Whatever the motive may be, the moment a user clicks a link or accesses a remote file in one of these apps, they’ve effectively moved the browsing action beyond the browser’s own view. web. This often overlooked segment of the browsing attack surface remains a concern for not only SEBs but virtually all popular secure browsing solutions today.
For now, policies that mandate the use of web apps in secure browser environments (as opposed to desktop versions of stated apps) can act as a backstop. useful. However, one can’t help but feel the need for a more comprehensive solution to this particular problem – especially given the notorious reputation of friction that inspires non-compliance and IT gloss. .

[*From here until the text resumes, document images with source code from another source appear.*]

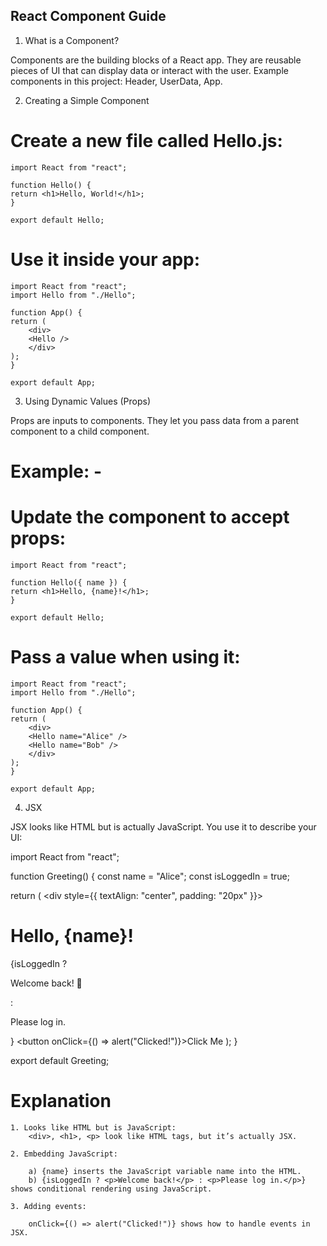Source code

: ## React Component Guide

1. What is a Component?

Components are the building blocks of a React app. They are reusable pieces of UI that can display data or interact with the user.
Example components in this project: Header, UserData, App.

2. Creating a Simple Component

# Create a new file called Hello.js:

    import React from "react";

    function Hello() {
    return <h1>Hello, World!</h1>;
    }

    export default Hello;

# Use it inside your app:

    import React from "react";
    import Hello from "./Hello";

    function App() {
    return (
        <div>
        <Hello />
        </div>
    );
    }

    export default App;

3. Using Dynamic Values (Props)

Props are inputs to components. They let you pass data from a parent component to a child component.

# Example: -
# Update the component to accept props:

    import React from "react";

    function Hello({ name }) {
    return <h1>Hello, {name}!</h1>;
    }

    export default Hello;

# Pass a value when using it:

    import React from "react";
    import Hello from "./Hello";

    function App() {
    return (
        <div>
        <Hello name="Alice" />
        <Hello name="Bob" />
        </div>
    );
    }

    export default App;

4. JSX

JSX looks like HTML but is actually JavaScript. You use it to describe your UI:

import React from "react";

function Greeting() {
  const name = "Alice";
  const isLoggedIn = true;

  return (
    <div style={{ textAlign: "center", padding: "20px" }}>
      <h1>Hello, {name}!</h1>
      {isLoggedIn ? <p>Welcome back! 🎉</p> : <p>Please log in.</p>}
      <button onClick={() => alert("Clicked!")}>Click Me</button>
    </div>
  );
}

export default Greeting;

# Explanation

    1. Looks like HTML but is JavaScript:
        <div>, <h1>, <p> look like HTML tags, but it’s actually JSX.

    2. Embedding JavaScript:

        a) {name} inserts the JavaScript variable name into the HTML.
        b) {isLoggedIn ? <p>Welcome back!</p> : <p>Please log in.</p>} shows conditional rendering using JavaScript.

    3. Adding events:

        onClick={() => alert("Clicked!")} shows how to handle events in JSX.
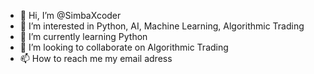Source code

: - 👋 Hi, I’m @SimbaXcoder
- 👀 I’m interested in Python, AI, Machine Learning, Algorithmic Trading
- 🌱 I’m currently learning Python
- 💞️ I’m looking to collaborate on Algorithmic Trading
- 📫 How to reach me my email adress

<!---
SimbaXcoder/SimbaXcoder is a ✨ special ✨ repository because its `README.md` (this file) appears on your GitHub profile.
You can click the Preview link to take a look at your changes.
--->

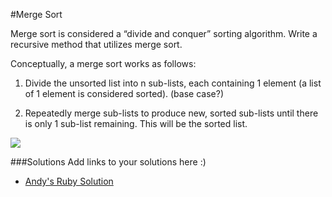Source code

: #Merge Sort

Merge sort is considered a “divide and conquer” sorting algorithm. Write a recursive method that utilizes merge sort.

Conceptually, a merge sort works as follows:

1. Divide the unsorted list into n sub-lists, each containing 1 element (a list of 1 element is considered sorted). (base case?)

2. Repeatedly merge sub-lists to produce new, sorted sub-lists until there is only 1 sub-list remaining. This will be the sorted list.

<img src="http://upload.wikimedia.org/wikipedia/commons/thumb/e/e6/Merge_sort_algorithm_diagram.svg/300px-Merge_sort_algorithm_diagram.svg.png">

###Solutions
Add links to your solutions here :)
- [Andy's Ruby Solution](https://github.com/acarl005/Recursion-Talk/blob/master/recursion%20lecture/code/merge.rb)
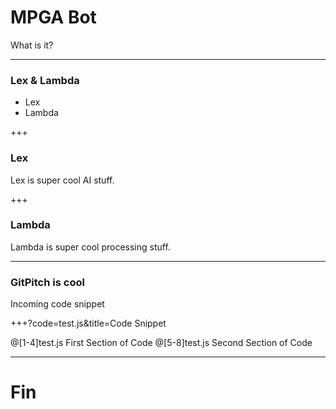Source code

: # MPGA Bot

What is it?

---

### Lex & Lambda

- Lex
- Lambda

+++

### Lex

Lex is super cool AI stuff.

+++

### Lambda

Lambda is super cool processing stuff.

---
### GitPitch is cool

Incoming code snippet

+++?code=test.js&title=Code Snippet

@[1-4]test.js First Section of Code
@[5-8]test.js Second Section of Code

----
# Fin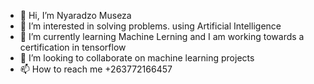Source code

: - 👋 Hi, I’m Nyaradzo Museza
- 👀 I’m interested in solving problems. using Artificial Intelligence
- 🌱 I’m currently learning Machine Lerning and I am working towards a certification in tensorflow
- 💞️ I’m looking to collaborate on machine learning projects
- 📫 How to reach me +263772166457

<!---
nyarymuseza/nyarymuseza is a ✨ special ✨ repository because its `README.md` (this file) appears on your GitHub profile.
You can click the Preview link to take a look at your changes.
--->
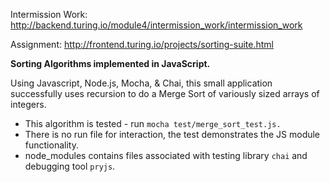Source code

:Intermission Work: http://backend.turing.io/module4/intermission_work/intermission_work

Assignment: http://frontend.turing.io/projects/sorting-suite.html


**Sorting Algorithms implemented in JavaScript.**

Using Javascript, Node.js, Mocha, & Chai, this small application successfully uses recursion to do a Merge Sort of variously sized arrays of integers.

* This algorithm is tested - run `mocha test/merge_sort_test.js.`
* There is no run file for interaction, the test demonstrates the JS module functionality.
* node_modules contains files associated with testing library `chai` and debugging tool `pryjs`.
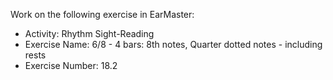 Work on the following exercise in EarMaster:
- Activity: Rhythm Sight-Reading
- Exercise Name: 6/8 - 4 bars: 8th notes, Quarter dotted notes - including rests
- Exercise Number: 18.2
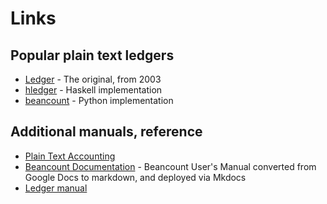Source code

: # Links

## Popular plain text ledgers

- [Ledger](https://www.ledger-cli.org/) - The original, from 2003
- [hledger](https://hledger.org/) - Haskell implementation
- [beancount](http://furius.ca/beancount/) - Python implementation

## Additional manuals, reference

- [Plain Text Accounting](https://plaintextaccounting.org/)
- [Beancount Documentation](https://xuhcc.github.io/beancount-docs/) -
  Beancount User's Manual converted from Google Docs to markdown, and
  deployed via Mkdocs
- [Ledger manual](https://www.ledger-cli.org/3.0/doc/ledger3.html)

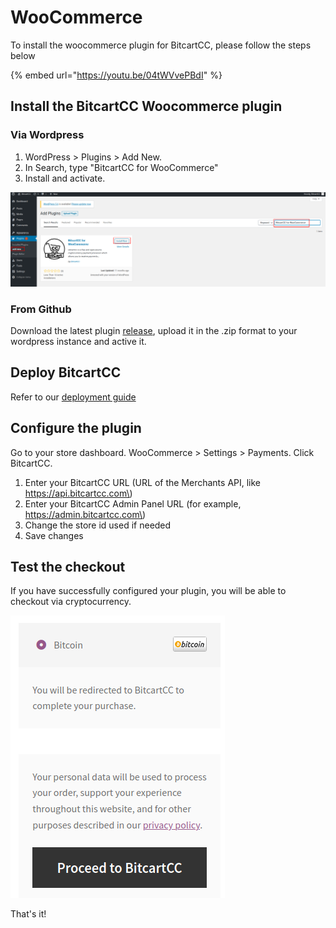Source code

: # WooCommerce

To install the woocommerce plugin for BitcartCC, please follow the steps below

{% embed url="https://youtu.be/04tWVvePBdI" %}

## Install the BitcartCC Woocommerce plugin

### Via Wordpress

1. WordPress &gt; Plugins &gt; Add New.
2. In Search, type "BitcartCC for WooCommerce"
3. Install and activate.

![Install the plugin via wordpress plugin repository](../.gitbook/assets/woocommerce_install_wordpress.png)

### From Github

Download the latest plugin [release](https://github.com/bitcartcc/bitcart-woocommerce/archive/master.zip), upload it in the .zip format to your wordpress instance and active it.

## Deploy BitcartCC

Refer to our [deployment guide](../deployment/deployment.md)

## Configure the plugin

Go to your store dashboard. WooCommerce &gt; Settings &gt; Payments. Click BitcartCC.

1. Enter your BitcartCC URL \(URL of the Merchants API, like https://api.bitcartcc.com\)
2. Enter your BitcartCC Admin Panel URL \(for example, https://admin.bitcartcc.com\)
3. Change the store id used if needed
4. Save changes

## Test the checkout

If you have successfully configured your plugin, you will be able to checkout via cryptocurrency.

![](../.gitbook/assets/woocommerce_before_checkout.png)

That's it!

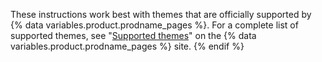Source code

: 
These instructions work best with themes that are officially supported by {% data variables.product.prodname_pages %}. For a complete list of supported themes, see "[Supported themes](https://pages.github.com/themes/)" on the {% data variables.product.prodname_pages %} site.
{% endif %}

If we hope to secure total attack surface browsing, moving forward, the next generation of secure browsing solutions must find an efficient, low-friction means to protect the growing segment of the browsing attack surface this.
Reinventing the safe browsing experience
In the future, hopefully widely adopted secure browsing solutions must move towards an agentless, agnostic architecture – one that is capable of securing the entire browsing vector, regardless of browser, application or device; and do so without unduly disrupting the end-user’s experience. And in an age of pervasive apps and overwhelmed IT departments, easy deployment and management on the admin side will be a key value proposition for next-generation solutions looking to assert themselves. identify this budding new category.
An important first step in the battle for safe browsing rights
The dawn of the enterprise browser is an important first step in the right direction for a cybersec field plagued by the new world of work from anywhere. While efforts have been made in the past to create a secure browser, it seems that now is the right place and the right time for the concept to eventually succeed – and not one. one afternoon early.
But if history teaches us anything, it’s what we must accept not at all Technology in the workplace is no easy feat. The best security tools, the ones that stand the test of time, are sure to work behind the scenes, protecting users without them even knowing of their presence. While secure enterprise browsing is certainly a welcome development in today’s rapidly evolving threat landscape, we’re sure to see even more innovations in the months and years to come. .
Dor Zvi is the co-founder and CEO of Red Access.
Welcome to the VentureBeat community!
DataDecisionMakers is a place where professionals, including technical people who work with data, can share data-related insights and innovations.
If you want to read about cutting-edge ideas and updates, best practices, and the future of data and data technology, join us at DataDecisionMakers.
You can even consider contribute an article your own!